If you have had your eye or ear on any of the national or business media over the last several weeks, I can guarantee there is a word that you have heard them use almost to the point of overuse: inflation. If you listened closely, you probably also heard the overuse of the word ‘transitory’.
With the onset of the Pandemic in 2020, prices on goods and services declined rapidly and spent much of 2020 at significantly lower levels than was seen in the previous years. This set the stage for some level of transitory inflation as we move through 2021, meaning we will see prices increase on a year-over-year basis, but that the rate of increase is not concerning because the level that it was coming from was artificially low, creating an artificially high rate of increase. Many in government and at the Federal Reserve believe that while we will see a spike higher this late-spring and summer, by the end of the summer the rate of inflation will stabilize and be at a number near their new average inflation target of 2%. But, what if it doesn’t?
 
For the last 4 decades, we have been in a steadily deflationary environment. And for the last decade, the Fed has been doing what it can to try and get inflation to rise – even to the point of recently changing their inflation target. They had been working on a 2% inflation goal and have now moved to a 2% inflation average. While that wording may seem slight and not meaningful, it does allow for higher inflation to persist due to the amount of time that has been spent below that 2%. The Fed has not indicated through what time period they will be viewing or measuring their average.
 
The problem to rising inflation is in the response. For those that remember Paul Volker and the 1970s, the Fed’s response when inflation rises too high or too fast was to raise interest rates, to tighten the money supply and reduce inflation.
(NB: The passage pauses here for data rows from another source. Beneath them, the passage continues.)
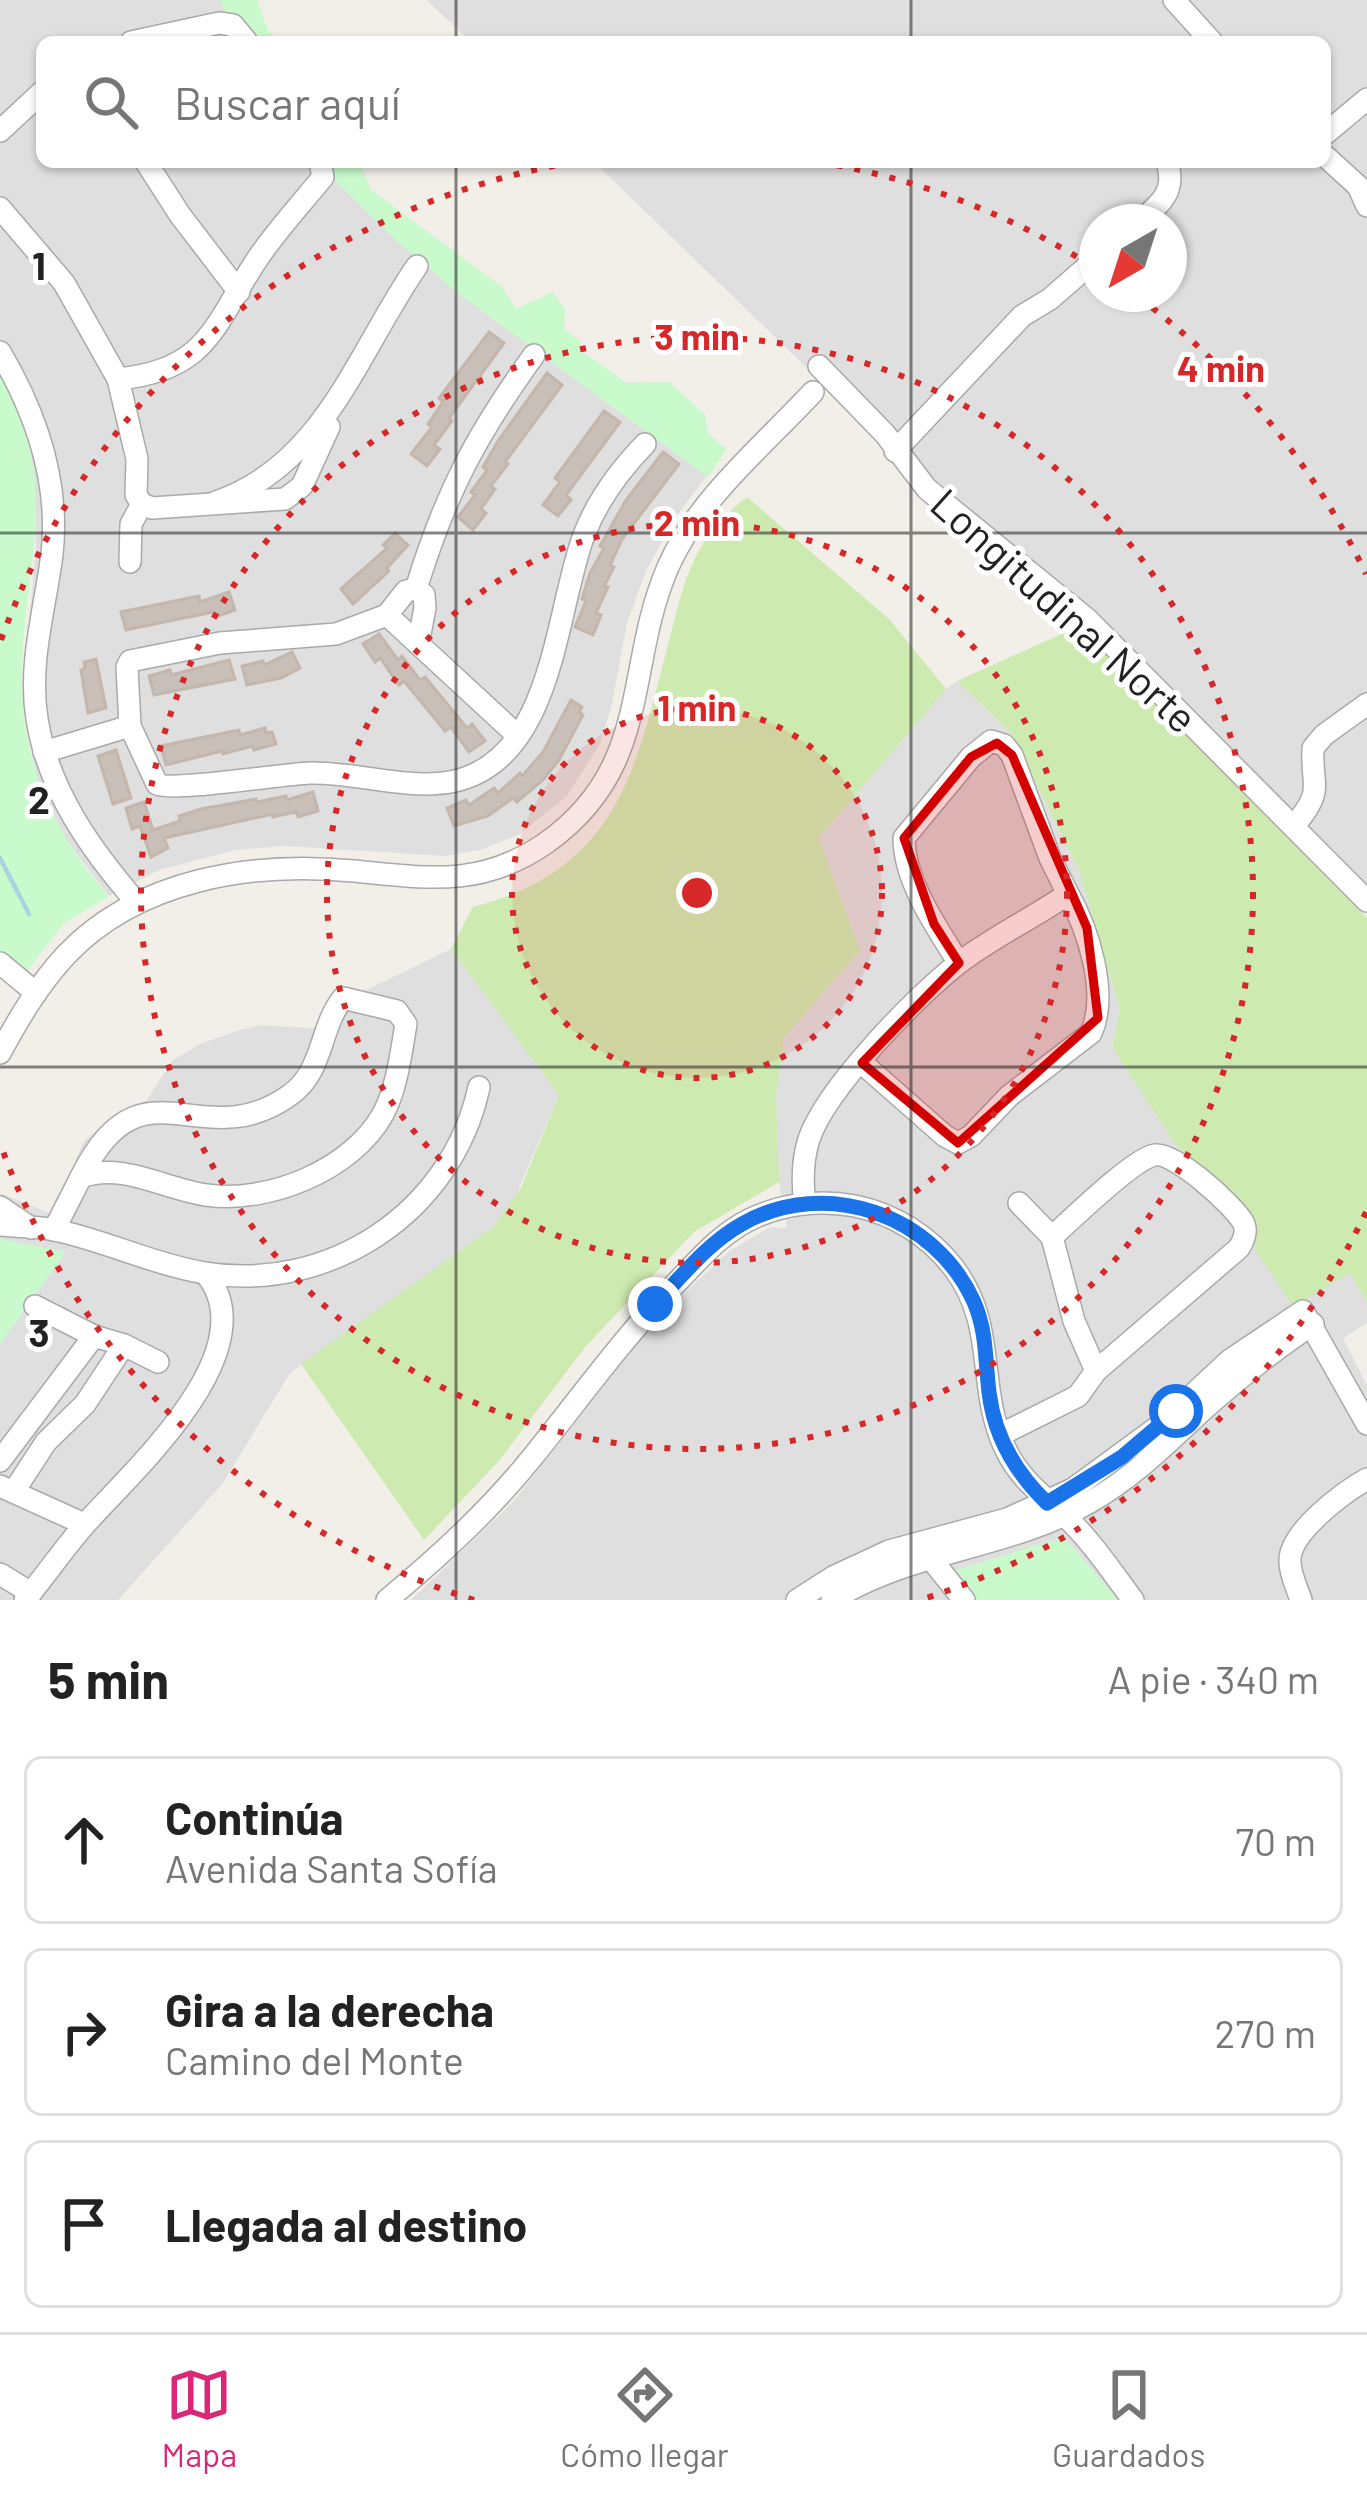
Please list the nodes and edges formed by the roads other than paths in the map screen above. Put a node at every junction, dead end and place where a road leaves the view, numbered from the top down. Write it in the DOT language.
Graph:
graph roads {
  1 [pos="1174,0"];
  2 [pos="159,36"];
  3 [pos="242,36"];
  4 [pos="1202,36"];
  5 [pos="36,98"];
  6 [pos="1367,99"];
  7 [pos="1331,129"];
  8 [pos="0,131"];
  9 [pos="1331,161"];
  10 [pos="150,168"];
  11 [pos="321,168"];
  12 [pos="1169,168"];
  13 [pos="1364,190"];
  14 [pos="1156,204"];
  15 [pos="0,208"];
  16 [pos="417,266"];
  17 [pos="1079,274"];
  18 [pos="238,292"];
  19 [pos="0,352"];
  20 [pos="534,356"];
  21 [pos="819,366"];
  22 [pos="118,379"];
  23 [pos="813,392"];
  24 [pos="645,444"];
  25 [pos="895,451"];
  26 [pos="142,504"];
  27 [pos="130,562"];
  28 [pos="416,589"];
  29 [pos="387,615"];
  30 [pos="418,644"];
  31 [pos="1367,704"];
  32 [pos="130,726"];
  33 [pos="518,736"];
  34 [pos="44,752"];
  35 [pos="1295,825"];
  36 [pos="1068,893"];
  37 [pos="1367,901"];
  38 [pos="137,903"];
  39 [pos="959,963"];
  40 [pos="0,964"];
  41 [pos="36,993"];
  42 [pos="0,1053"];
  43 [pos="862,1063"];
  44 [pos="479,1087"];
  45 [pos="80,1177"];
  46 [pos="1018,1203"];
  47 [pos="805,1204"];
  48 [pos="0,1207"];
  49 [pos="0,1225"];
  50 [pos="43,1229"];
  51 [pos="1052,1237"];
  52 [pos="205,1273"];
  53 [pos="35,1306"];
  54 [pos="94,1336"];
  55 [pos="124,1345"];
  56 [pos="158,1362"];
  57 [pos="1096,1370"];
  58 [pos="1367,1424"];
  59 [pos="1000,1436"];
  60 [pos="0,1462"];
  61 [pos="1367,1479"];
  62 [pos="7,1489"];
  63 [pos="1056,1509"];
  64 [pos="85,1524"];
  65 [pos="923,1549"];
  66 [pos="0,1574"];
  67 [pos="28,1596"];
  68 [pos="387,1600"];
  69 [pos="797,1600"];
  70 [pos="832,1600"];
  71 [pos="964,1600"];
  72 [pos="1132,1600"];
  73 [pos="1301,1600"];
  1 -- 4 [label="street"];
  2 -- 3 [label="street"];
  5 -- 8 [label="street"];
  6 -- 7 [label="street"];
  9 -- 13 [label="street"];
  10 -- 18 [label="street"];
  11 -- 18 [label="street"];
  12 -- 14 [label="street"];
  15 -- 22 [label="street"];
  16 -- 26 [label="street"];
  17 -- 25 [label="street"];
  18 -- 22 [label="street"];
  19 -- 34 [label="street"];
  20 -- 28 [label="street"];
  21 -- 25 [label="street, Longitudinal Norte"];
  22 -- 26 [label="street"];
  23 -- 38 [label="street"];
  24 -- 33 [label="street"];
  25 -- 35 [label="street, Longitudinal Norte"];
  26 -- 27 [label="street"];
  28 -- 29 [label="street"];
  28 -- 30 [label="street"];
  29 -- 30 [label="street"];
  29 -- 32 [label="street"];
  30 -- 33 [label="street"];
  31 -- 35 [label="street"];
  32 -- 33 [label="street"];
  32 -- 34 [label="street"];
  34 -- 38 [label="street"];
  35 -- 37 [label="street, Longitudinal Norte"];
  36 -- 39 [label="street"];
  36 -- 39 [label="street"];
  36 -- 43 [label="street"];
  38 -- 41 [label="street"];
  39 -- 43 [label="street"];
  40 -- 41 [label="street"];
  41 -- 42 [label="street"];
  43 -- 47 [label="street"];
  44 -- 52 [label="street"];
  45 -- 45 [label="street"];
  45 -- 50 [label="street"];
  46 -- 51 [label="street"];
  47 -- 59 [label="street"];
  47 -- 68 [label="street"];
  48 -- 50 [label="street"];
  49 -- 50 [label="street"];
  50 -- 52 [label="street"];
  51 -- 57 [label="street"];
  51 -- 57 [label="street"];
  52 -- 64 [label="street"];
  53 -- 54 [label="street"];
  54 -- 55 [label="street"];
  54 -- 60 [label="street"];
  55 -- 56 [label="street"];
  55 -- 62 [label="street"];
  57 -- 59 [label="street"];
  58 -- 63 [label="street"];
  59 -- 63 [label="street"];
  61 -- 73 [label="street"];
  62 -- 64 [label="street"];
  63 -- 65 [label="street"];
  63 -- 72 [label="street"];
  64 -- 67 [label="street"];
  65 -- 69 [label="street"];
  65 -- 70 [label="street"];
  65 -- 71 [label="street"];
  66 -- 67 [label="street"];
}
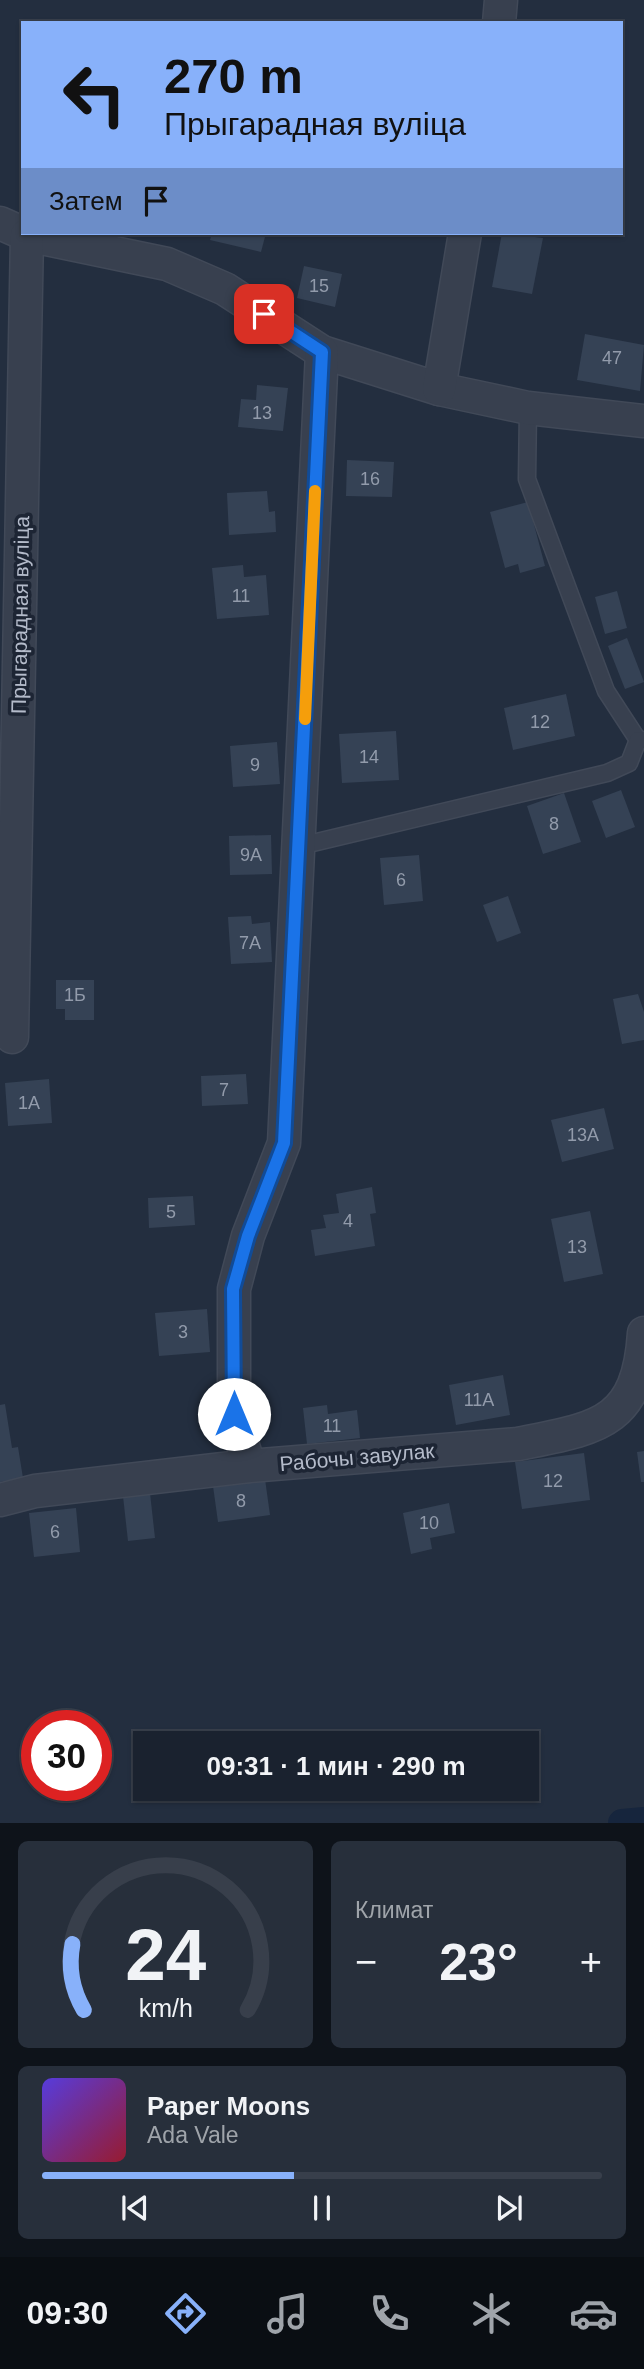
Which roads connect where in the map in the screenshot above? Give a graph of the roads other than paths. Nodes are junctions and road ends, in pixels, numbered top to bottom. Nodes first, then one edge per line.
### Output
1 (501, 0) edge
2 (499, 21) edge
3 (14, 229) edge
4 (40, 235) edge
5 (465, 235) edge
6 (322, 352) junction
7 (439, 389) junction
8 (528, 408) junction
9 (644, 421) edge
10 (641, 740) edge
11 (9, 776) edge
12 (300, 846) junction
13 (12, 1037) dead end
14 (644, 1334) edge
15 (249, 1466) junction
16 (0, 1500) edge

1 - 2 street
3 - 11 street, Прыгарадная вуліца
4 - 6 street, Прыгарадная вуліца
5 - 7 street
6 - 7 street, Прыгарадная вуліца
6 - 12 street
7 - 8 street, Прыгарадная вуліца
8 - 9 street, Прыгарадная вуліца
8 - 10 lane
10 - 12 lane
11 - 13 street, Прыгарадная вуліца
12 - 15 street
14 - 15 street, Рабочы завулак
15 - 16 street, Рабочы завулак

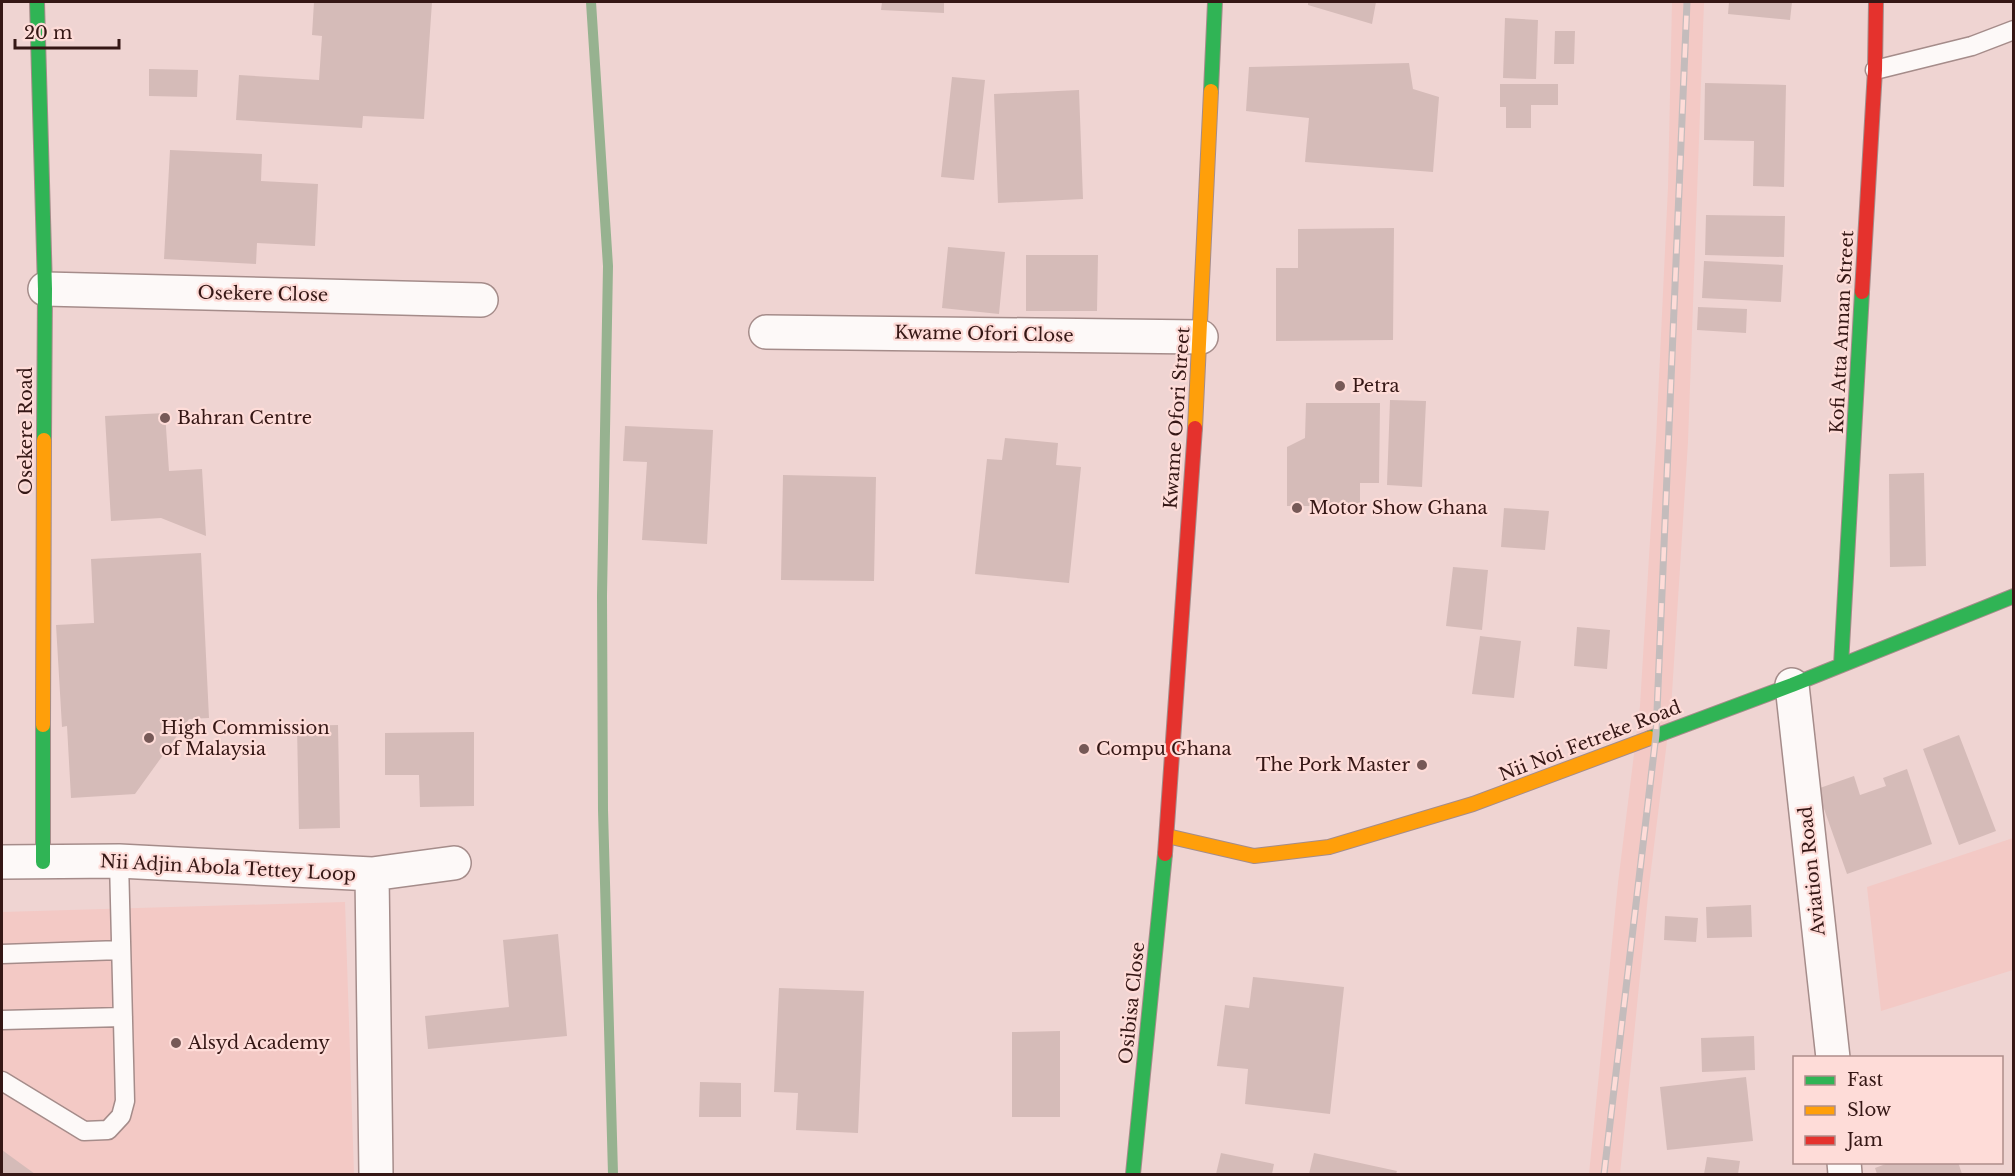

This can have a recessionary impact on the economy if not properly applied. Much like slowing your car, hit the brakes too fast and you end up against windshield.
 
So, while this buzz word and the impending doom that the media is trying to get you to believe is coming is a real issue, there is not enough data yet to understand the trajectory of inflation and the response needed to work through it. It is very likely that those that believe inflation is going to run to the high side have underestimated the impacts of continued technological deflation. Those that are dismissing this move-up entirely are missing the fact that real wage inflation and the impacts of the freshly-minted trillions of dollars of government stimulus are going to have a lasting impact. Only time will tell us which way to lean, but the answer is most likely to be found somewhere in the middle, as it often is.
 
The strength in our planning is our ability to remain flexible to the world around us and to the changing and evolving needs in your life.
 
Remain focused on enjoying the sunshine this summer and taking part in the family and social events that we all missed over the last year, and know that your team here at Midwest Financial Group is diligently working to help keep your financial plan on track.
 
Stay in touch, and we will continue to provide additional information as it is relevant.